Exercise aim: Go through the material under this sentence. Return every line holding "lines".

>>

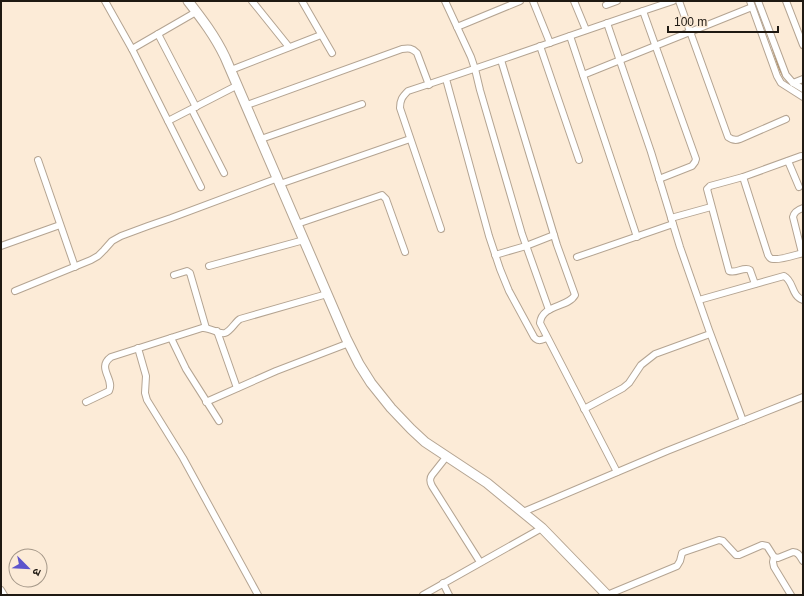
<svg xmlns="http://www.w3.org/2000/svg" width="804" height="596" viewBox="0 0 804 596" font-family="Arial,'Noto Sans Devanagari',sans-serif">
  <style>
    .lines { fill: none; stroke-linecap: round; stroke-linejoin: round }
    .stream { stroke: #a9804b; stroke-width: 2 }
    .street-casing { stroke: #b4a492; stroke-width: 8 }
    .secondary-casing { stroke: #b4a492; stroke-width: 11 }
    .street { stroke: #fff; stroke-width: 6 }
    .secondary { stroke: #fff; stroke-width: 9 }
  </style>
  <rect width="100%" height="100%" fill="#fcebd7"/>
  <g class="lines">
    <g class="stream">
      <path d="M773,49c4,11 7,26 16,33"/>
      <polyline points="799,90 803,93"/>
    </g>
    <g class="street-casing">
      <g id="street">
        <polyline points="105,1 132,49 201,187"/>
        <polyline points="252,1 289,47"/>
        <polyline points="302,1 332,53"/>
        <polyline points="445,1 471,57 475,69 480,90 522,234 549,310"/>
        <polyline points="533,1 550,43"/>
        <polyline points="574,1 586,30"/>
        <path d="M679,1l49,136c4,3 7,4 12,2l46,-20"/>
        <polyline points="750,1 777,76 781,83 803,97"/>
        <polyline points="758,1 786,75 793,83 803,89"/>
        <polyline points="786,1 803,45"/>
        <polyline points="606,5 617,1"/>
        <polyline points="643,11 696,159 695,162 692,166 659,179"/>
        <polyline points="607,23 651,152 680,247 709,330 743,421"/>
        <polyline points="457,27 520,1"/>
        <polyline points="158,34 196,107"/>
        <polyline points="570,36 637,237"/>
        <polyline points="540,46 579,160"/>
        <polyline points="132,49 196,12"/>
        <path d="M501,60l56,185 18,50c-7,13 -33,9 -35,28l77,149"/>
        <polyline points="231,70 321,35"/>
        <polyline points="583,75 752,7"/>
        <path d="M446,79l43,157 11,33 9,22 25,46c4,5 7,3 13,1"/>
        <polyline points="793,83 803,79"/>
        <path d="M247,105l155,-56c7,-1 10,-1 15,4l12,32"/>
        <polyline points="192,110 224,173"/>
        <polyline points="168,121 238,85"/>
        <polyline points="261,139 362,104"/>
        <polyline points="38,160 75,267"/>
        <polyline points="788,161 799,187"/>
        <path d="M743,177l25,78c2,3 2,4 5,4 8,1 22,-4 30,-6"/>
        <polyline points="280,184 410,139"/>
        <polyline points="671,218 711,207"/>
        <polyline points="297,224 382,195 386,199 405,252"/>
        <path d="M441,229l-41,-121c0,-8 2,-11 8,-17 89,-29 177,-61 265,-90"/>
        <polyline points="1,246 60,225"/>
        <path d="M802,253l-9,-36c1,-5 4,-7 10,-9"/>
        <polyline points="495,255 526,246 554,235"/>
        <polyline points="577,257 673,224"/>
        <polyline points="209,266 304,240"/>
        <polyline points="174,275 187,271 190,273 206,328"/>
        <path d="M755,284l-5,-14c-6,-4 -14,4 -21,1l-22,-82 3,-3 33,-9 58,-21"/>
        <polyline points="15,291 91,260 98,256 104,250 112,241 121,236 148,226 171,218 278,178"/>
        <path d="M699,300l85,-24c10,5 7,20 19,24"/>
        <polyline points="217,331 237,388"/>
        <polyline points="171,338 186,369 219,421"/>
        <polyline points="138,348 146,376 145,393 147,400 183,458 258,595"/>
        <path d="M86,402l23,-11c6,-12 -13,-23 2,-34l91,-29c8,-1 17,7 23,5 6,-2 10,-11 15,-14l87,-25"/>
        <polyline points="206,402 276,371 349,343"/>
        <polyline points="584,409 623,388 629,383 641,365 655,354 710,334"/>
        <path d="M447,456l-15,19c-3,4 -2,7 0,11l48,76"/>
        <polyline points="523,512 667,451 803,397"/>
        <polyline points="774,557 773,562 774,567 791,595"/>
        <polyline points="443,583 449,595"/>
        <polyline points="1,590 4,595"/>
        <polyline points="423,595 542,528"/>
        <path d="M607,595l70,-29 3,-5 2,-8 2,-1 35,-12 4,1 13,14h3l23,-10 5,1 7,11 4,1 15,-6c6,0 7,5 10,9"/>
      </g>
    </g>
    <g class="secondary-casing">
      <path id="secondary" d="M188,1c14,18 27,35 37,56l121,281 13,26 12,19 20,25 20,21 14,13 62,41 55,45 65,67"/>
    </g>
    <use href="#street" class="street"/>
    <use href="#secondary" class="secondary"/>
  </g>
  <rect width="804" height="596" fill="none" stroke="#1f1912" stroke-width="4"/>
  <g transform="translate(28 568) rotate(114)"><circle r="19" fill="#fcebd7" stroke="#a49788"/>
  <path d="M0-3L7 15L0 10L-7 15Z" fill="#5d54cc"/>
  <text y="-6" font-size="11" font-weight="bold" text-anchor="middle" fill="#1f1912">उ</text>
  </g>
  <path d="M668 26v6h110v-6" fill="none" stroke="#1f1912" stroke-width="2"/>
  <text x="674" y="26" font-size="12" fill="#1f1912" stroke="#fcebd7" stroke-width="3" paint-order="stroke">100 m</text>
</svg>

<<

Answer space:
    .lines { fill: none; stroke-linecap: round; stroke-linejoin: round }
  <g class="lines">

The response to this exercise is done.